Build and run on iOS
Note: iOS apps can only be developed on macOS with Xcode installed. Make sure the command-line tools are selected for use:
xcode-select --install
Build the native project:
ionic cap build ios
Run the app from Xcode first.
You may need to sign the app before being able to run it. You may also need to create an emulator beforehand.
Once you've managed to run the app in Xcode, you can close Xcode and run it from the command line with live reload functionality:
ionic cap run ios -l
For debugging, you can use the Safari Browser:
- Open Safari
- In the menubar select develop > name_of_emulator > localhost
If you encounter further problems or want more documenation on deployment, read the Ionic docs for iOS development.
Android
Install Android Studio and the Android SDK by opening Android Studio. It will lead you through the installation. Open ~/.bashrc, ~/.bash_profile, or similar bash startup scripts and add the following lines:
export ANDROID_SDK_ROOT=/Path/to/android/sdk
export PATH=$PATH:$ANDROID_SDK_ROOT/tools/bin
export PATH=$PATH:$ANDROID_SDK_ROOT/platform-tools
export PATH=$PATH:$ANDROID_SDK_ROOT/emulator
In Android Studio, open the Virtual Device Manager and create a Virtual Device. Run the Device and keep the emulator running.
Build the android native project by running the following inside of the momenTUM-app directory:
ionic cap build android
Run the app with live-reload:
ionic cap run android -l
For debugging, open chrome://inspect with the Chrome Web Browser.

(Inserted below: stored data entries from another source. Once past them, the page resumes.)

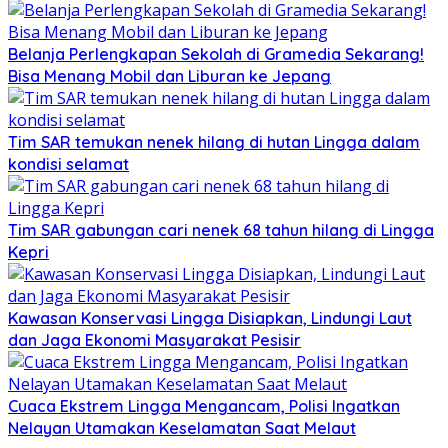
Belanja Perlengkapan Sekolah di Gramedia Sekarang!
Bisa Menang Mobil dan Liburan ke Jepang
Tim SAR temukan nenek hilang di hutan Lingga dalam
kondisi selamat
Tim SAR gabungan cari nenek 68 tahun hilang di Lingga
Kepri
Kawasan Konservasi Lingga Disiapkan, Lindungi Laut
dan Jaga Ekonomi Masyarakat Pesisir
Cuaca Ekstrem Lingga Mengancam, Polisi Ingatkan
Nelayan Utamakan Keselamatan Saat Melaut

If you encounter any problems or want further documentation, read the Ionic docs.
Interfaces
The Mobile app shares an interface with each of the following:
Participant
Backend
Data Collection
Contributing
Getting started
Expected behaviour when the participant enrolls in study
Participants should receive notifications from the moment they enrol in the study. This means that when newly enrolled, no pending notifications should appear.
Specification of random interval notifications
Random notifications can be specified in each module for a given study under "Scheduled times" > "Random interval". The random interval describes the time window (in minutes) from the specified alert time, in which a notification can be randomised. Example: if "Alert time" of the module = 15h 30min and "Random interval" = 360 (corresponding to 6h), the notification will be randomised between 09h 30min (15h 30min - 6h) and 21h 30min (15h 30min + 6h).